#### What you are asked to do:
Only the lines with the string "round" are needed; return each of them from the entries below.

#### Available records:
··········

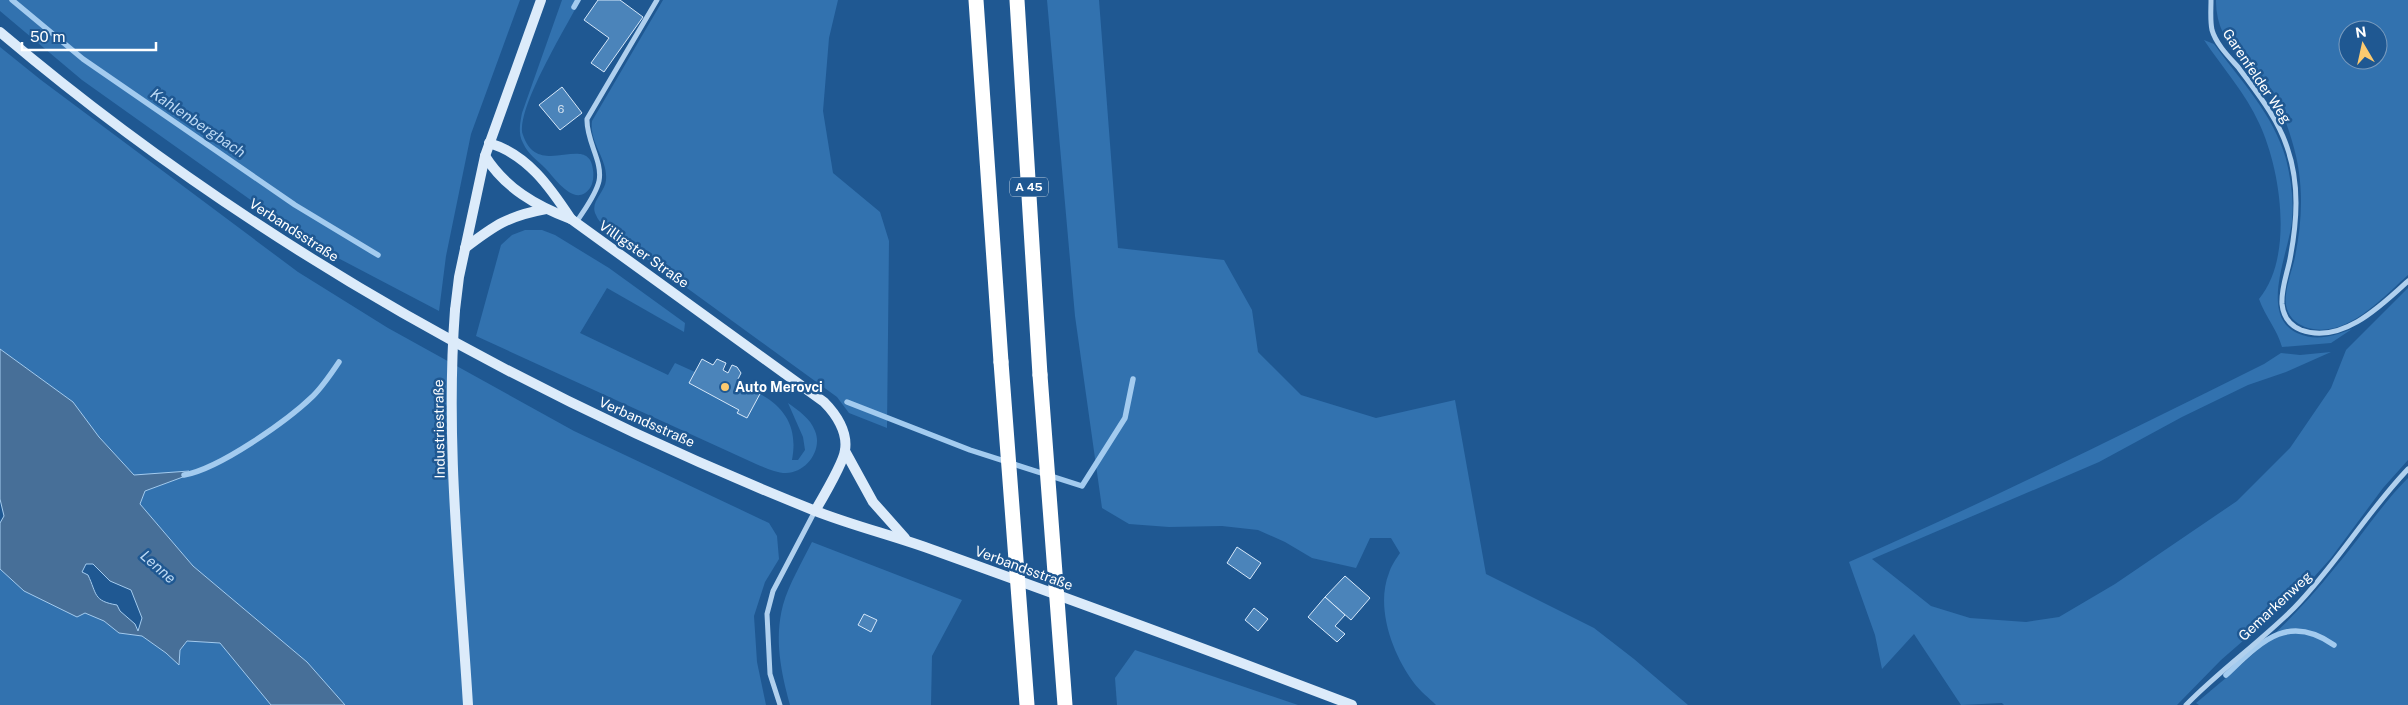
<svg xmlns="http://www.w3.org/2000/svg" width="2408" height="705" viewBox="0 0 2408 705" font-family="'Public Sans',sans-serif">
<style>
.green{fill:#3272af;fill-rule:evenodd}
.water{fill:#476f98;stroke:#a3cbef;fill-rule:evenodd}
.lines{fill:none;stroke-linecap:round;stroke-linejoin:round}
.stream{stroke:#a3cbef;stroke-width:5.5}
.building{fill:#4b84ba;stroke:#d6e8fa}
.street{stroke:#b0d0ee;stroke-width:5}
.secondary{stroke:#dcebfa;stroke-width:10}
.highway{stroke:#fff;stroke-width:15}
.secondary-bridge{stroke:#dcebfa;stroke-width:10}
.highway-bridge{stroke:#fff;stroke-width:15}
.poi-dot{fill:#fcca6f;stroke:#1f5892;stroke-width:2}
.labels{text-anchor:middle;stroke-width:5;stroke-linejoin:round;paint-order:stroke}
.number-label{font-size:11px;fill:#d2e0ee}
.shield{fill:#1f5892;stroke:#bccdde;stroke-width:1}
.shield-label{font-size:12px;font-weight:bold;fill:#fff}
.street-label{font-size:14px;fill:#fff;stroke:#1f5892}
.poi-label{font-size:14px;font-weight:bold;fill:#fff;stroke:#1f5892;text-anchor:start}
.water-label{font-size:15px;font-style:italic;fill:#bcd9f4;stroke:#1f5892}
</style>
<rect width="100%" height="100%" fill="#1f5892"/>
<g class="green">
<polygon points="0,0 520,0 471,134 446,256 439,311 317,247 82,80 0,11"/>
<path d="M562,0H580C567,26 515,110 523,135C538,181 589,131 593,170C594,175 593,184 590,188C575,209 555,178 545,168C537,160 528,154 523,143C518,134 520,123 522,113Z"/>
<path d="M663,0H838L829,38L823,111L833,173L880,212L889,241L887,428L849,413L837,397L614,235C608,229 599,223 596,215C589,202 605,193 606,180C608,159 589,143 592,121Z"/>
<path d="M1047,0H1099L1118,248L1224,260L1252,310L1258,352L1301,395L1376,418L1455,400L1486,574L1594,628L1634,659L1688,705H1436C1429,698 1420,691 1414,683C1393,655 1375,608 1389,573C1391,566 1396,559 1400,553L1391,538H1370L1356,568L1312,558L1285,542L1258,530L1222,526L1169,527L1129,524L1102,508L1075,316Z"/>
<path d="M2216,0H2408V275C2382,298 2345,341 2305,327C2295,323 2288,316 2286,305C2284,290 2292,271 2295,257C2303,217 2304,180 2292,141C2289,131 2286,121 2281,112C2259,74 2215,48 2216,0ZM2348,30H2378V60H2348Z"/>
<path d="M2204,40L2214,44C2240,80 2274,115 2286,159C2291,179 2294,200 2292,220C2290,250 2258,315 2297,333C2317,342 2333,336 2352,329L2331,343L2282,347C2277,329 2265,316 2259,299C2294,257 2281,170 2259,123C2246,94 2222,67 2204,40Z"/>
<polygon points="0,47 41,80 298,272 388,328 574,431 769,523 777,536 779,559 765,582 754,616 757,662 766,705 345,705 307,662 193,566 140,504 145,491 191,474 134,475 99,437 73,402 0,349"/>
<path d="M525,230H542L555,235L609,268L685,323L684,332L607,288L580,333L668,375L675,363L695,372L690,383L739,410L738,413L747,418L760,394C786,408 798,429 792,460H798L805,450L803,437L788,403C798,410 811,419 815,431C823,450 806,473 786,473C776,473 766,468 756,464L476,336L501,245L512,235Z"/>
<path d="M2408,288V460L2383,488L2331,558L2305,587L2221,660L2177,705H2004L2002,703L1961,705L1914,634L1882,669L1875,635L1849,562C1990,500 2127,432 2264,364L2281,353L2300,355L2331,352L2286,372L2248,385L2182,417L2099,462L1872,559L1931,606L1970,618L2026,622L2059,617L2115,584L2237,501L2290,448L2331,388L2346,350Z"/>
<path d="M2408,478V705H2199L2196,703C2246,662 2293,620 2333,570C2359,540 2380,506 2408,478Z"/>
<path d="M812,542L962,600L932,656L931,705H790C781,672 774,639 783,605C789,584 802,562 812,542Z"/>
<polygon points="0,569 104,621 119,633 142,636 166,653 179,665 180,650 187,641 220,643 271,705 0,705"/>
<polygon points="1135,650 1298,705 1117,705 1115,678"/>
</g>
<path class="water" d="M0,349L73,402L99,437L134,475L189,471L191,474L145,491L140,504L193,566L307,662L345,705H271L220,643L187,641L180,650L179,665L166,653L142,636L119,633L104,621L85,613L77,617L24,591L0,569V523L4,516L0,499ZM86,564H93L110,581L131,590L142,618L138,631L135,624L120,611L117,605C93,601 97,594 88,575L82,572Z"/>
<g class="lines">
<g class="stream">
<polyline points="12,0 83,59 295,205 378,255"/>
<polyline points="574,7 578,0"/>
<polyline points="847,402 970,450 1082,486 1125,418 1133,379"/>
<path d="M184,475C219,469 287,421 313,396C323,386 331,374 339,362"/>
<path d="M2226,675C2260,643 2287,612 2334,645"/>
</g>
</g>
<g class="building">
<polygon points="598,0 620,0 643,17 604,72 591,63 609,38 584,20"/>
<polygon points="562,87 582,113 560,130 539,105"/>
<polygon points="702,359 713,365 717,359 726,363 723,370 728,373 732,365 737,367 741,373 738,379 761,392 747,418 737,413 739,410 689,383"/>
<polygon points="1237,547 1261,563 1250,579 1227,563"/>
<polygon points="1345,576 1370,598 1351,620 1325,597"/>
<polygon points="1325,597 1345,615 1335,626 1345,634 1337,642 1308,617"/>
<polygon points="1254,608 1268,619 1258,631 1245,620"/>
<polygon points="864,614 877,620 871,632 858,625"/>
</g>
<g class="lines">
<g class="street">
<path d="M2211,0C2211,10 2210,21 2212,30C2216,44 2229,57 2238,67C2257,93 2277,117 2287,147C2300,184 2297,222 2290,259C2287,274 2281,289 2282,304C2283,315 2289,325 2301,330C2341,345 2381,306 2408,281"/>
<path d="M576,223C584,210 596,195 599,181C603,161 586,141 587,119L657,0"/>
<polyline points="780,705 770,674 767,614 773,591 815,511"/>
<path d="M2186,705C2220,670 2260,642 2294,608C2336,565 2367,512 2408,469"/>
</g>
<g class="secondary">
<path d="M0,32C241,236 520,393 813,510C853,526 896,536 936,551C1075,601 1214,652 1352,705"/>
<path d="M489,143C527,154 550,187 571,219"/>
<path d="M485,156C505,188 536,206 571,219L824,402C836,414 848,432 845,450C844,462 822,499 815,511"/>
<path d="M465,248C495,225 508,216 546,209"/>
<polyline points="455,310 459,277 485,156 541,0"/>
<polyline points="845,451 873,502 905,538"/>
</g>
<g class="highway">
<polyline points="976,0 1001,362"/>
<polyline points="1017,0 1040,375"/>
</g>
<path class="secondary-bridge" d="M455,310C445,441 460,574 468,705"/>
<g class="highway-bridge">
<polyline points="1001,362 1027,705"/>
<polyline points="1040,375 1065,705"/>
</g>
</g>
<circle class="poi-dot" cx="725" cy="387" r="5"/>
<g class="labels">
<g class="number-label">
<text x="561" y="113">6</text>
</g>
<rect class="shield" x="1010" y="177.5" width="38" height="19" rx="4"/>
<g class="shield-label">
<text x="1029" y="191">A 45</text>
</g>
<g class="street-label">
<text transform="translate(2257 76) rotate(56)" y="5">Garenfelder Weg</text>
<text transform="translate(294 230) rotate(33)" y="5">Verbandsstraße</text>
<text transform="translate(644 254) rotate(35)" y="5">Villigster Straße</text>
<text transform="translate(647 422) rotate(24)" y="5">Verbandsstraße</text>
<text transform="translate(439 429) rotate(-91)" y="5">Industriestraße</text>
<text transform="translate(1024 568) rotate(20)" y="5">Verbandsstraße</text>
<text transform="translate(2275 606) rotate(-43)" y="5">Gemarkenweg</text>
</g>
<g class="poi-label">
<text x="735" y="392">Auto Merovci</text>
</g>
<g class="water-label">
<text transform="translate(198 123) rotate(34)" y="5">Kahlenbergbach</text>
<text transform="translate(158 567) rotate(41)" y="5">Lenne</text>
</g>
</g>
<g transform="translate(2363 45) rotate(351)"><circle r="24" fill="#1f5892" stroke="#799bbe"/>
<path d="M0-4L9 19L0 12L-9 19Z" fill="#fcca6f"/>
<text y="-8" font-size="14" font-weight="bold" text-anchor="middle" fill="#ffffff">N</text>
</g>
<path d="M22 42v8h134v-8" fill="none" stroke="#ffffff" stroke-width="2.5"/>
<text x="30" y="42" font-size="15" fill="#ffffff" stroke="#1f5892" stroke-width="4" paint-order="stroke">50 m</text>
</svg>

··········

#### Result of this exercise:
.lines{fill:none;stroke-linecap:round;stroke-linejoin:round}
.labels{text-anchor:middle;stroke-width:5;stroke-linejoin:round;paint-order:stroke}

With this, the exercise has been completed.